(Records for processing)

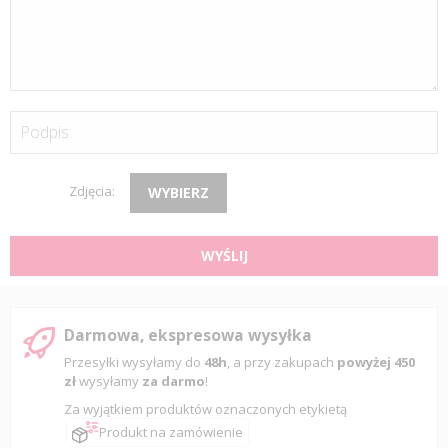
Podpis:
Zdjęcia:
WYBIERZ
WYŚLIJ
Darmowa, ekspresowa wysyłka
Przesyłki wysyłamy do
48h
, a przy zakupach
powyżej 450
zł
wysyłamy
za darmo
!
Za wyjątkiem produktów oznaczonych etykietą
Produkt na zamówienie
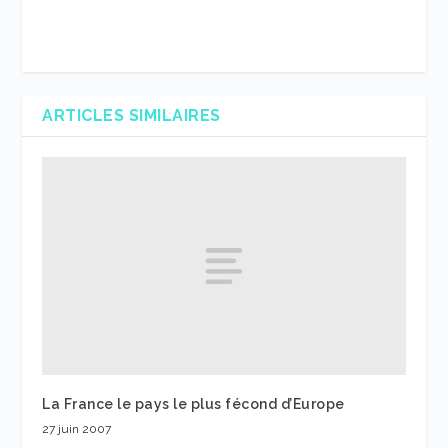
ARTICLES SIMILAIRES
La France le pays le plus fécond d’Europe
27 juin 2007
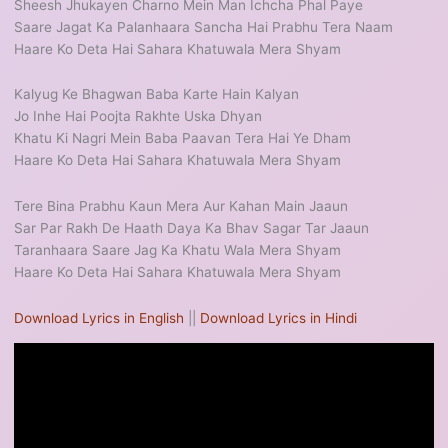
Sheesh Jhukayen Charno Mein Man Ichcha Phal Paye
Saare Jagat Ka Palanhaara Sancha Hai Prabhu Tera Naam
Haare Ko Deta Hai Sahara Khatuwala Mera Shyam
Kalyug Ke Bhagwan Baba Karte Hain Kalyan
Jo Inhe Hai Poojta Rakhte Uska Dhyan
Khatu Ki Nagri Mein Baba Paavan Tera Hai Ye Dham
Haare Ko Deta Hai Sahara Khatuwala Mera Shyam
Tere Bina Prabhu Kaun Mera Aur Kahan Main Jaaun
Sar Par Rakh De Haath Daya Ka Bhav Sagar Tar Jaaun
Taranhaara Saare Jag Ka Khatu Wala Mera Shyam
Haare Ko Deta Hai Sahara Khatuwala Mera Shyam
Download Lyrics in English
||
Download Lyrics in Hindi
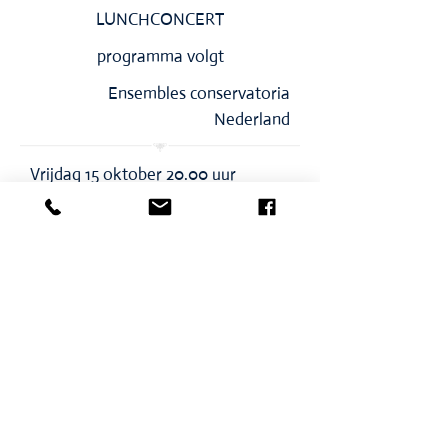
LUNCHCONCERT
programma volgt
Ensembles conservatoria
Nederland
Vrijdag 15 oktober 20.00 uur
Kapel Ingenhousz
AVONDCONCERT
Saint Saëns - pianokwartet op.41
Saint Saëns - septet
Ravel - Bolero
Emma Breedveld, Alice van
Binsbergen - viool
Elin Haver - altviool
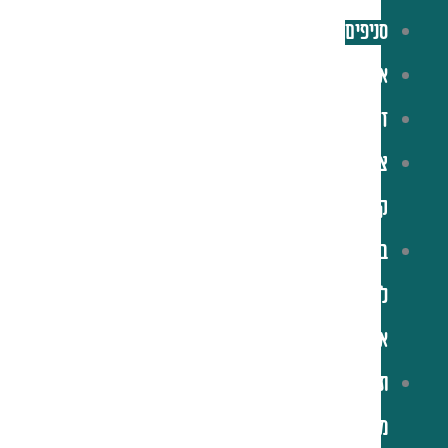
סניפים
אירועים
זכיינות
צרו
קשר
בואו
לעבוד
איתנו
תקנון
מועדון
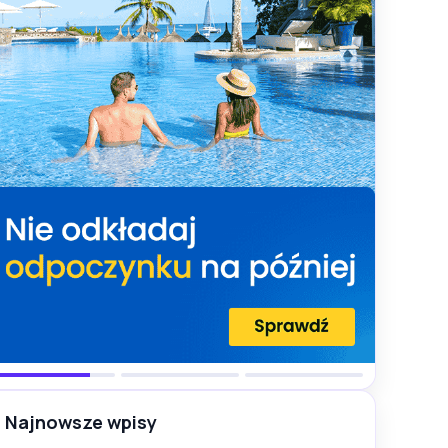
Najnowsze wpisy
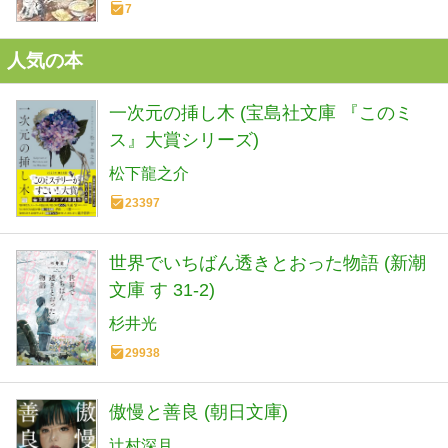
7
人気の本
一次元の挿し木 (宝島社文庫 『このミ
ス』大賞シリーズ)
松下龍之介
23397
世界でいちばん透きとおった物語 (新潮
文庫 す 31-2)
杉井光
29938
傲慢と善良 (朝日文庫)
辻村深月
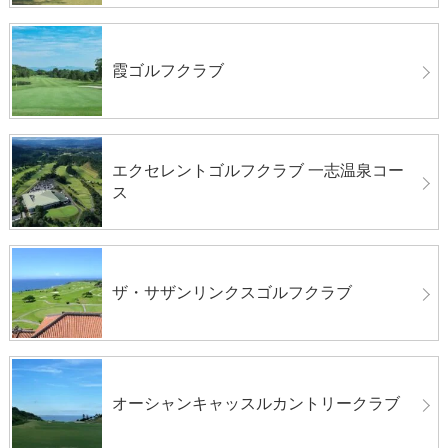
霞ゴルフクラブ
エクセレントゴルフクラブ 一志温泉コー
ス
ザ・サザンリンクスゴルフクラブ
オーシャンキャッスルカントリークラブ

(End Records for processing)

» Exercise
Update the data above by replacing every occurrence of "Saint Saëns" with "Camille Saint-Saëns" and leaving all other text unchanged. Omit the pictures from your answer.

» Result of the exercise
Podpis:
Zdjęcia:
WYBIERZ
WYŚLIJ
Darmowa, ekspresowa wysyłka
Przesyłki wysyłamy do
48h
, a przy zakupach
powyżej 450
zł
wysyłamy
za darmo
!
Za wyjątkiem produktów oznaczonych etykietą
Produkt na zamówienie
ARTICLES SIMILAIRES
La France le pays le plus fécond d’Europe
27 juin 2007
Sheesh Jhukayen Charno Mein Man Ichcha Phal Paye
Saare Jagat Ka Palanhaara Sancha Hai Prabhu Tera Naam
Haare Ko Deta Hai Sahara Khatuwala Mera Shyam
Kalyug Ke Bhagwan Baba Karte Hain Kalyan
Jo Inhe Hai Poojta Rakhte Uska Dhyan
Khatu Ki Nagri Mein Baba Paavan Tera Hai Ye Dham
Haare Ko Deta Hai Sahara Khatuwala Mera Shyam
Tere Bina Prabhu Kaun Mera Aur Kahan Main Jaaun
Sar Par Rakh De Haath Daya Ka Bhav Sagar Tar Jaaun
Taranhaara Saare Jag Ka Khatu Wala Mera Shyam
Haare Ko Deta Hai Sahara Khatuwala Mera Shyam
Download Lyrics in English
||
Download Lyrics in Hindi
LUNCHCONCERT
programma volgt
Ensembles conservatoria
Nederland
Vrijdag 15 oktober 20.00 uur
Kapel Ingenhousz
AVONDCONCERT
Camille Saint-Saëns - pianokwartet op.41
Camille Saint-Saëns - septet
Ravel - Bolero
Emma Breedveld, Alice van
Binsbergen - viool
Elin Haver - altviool
סניפים
אירועים
זכיינות
צרו
קשר
בואו
לעבוד
איתנו
תקנון
מועדון
Najnowsze wpisy
7
人気の本
一次元の挿し木 (宝島社文庫 『このミ
ス』大賞シリーズ)
松下龍之介
23397
世界でいちばん透きとおった物語 (新潮
文庫 す 31-2)
杉井光
29938
傲慢と善良 (朝日文庫)
辻村深月
霞ゴルフクラブ
エクセレントゴルフクラブ 一志温泉コー
ス
ザ・サザンリンクスゴルフクラブ
オーシャンキャッスルカントリークラブ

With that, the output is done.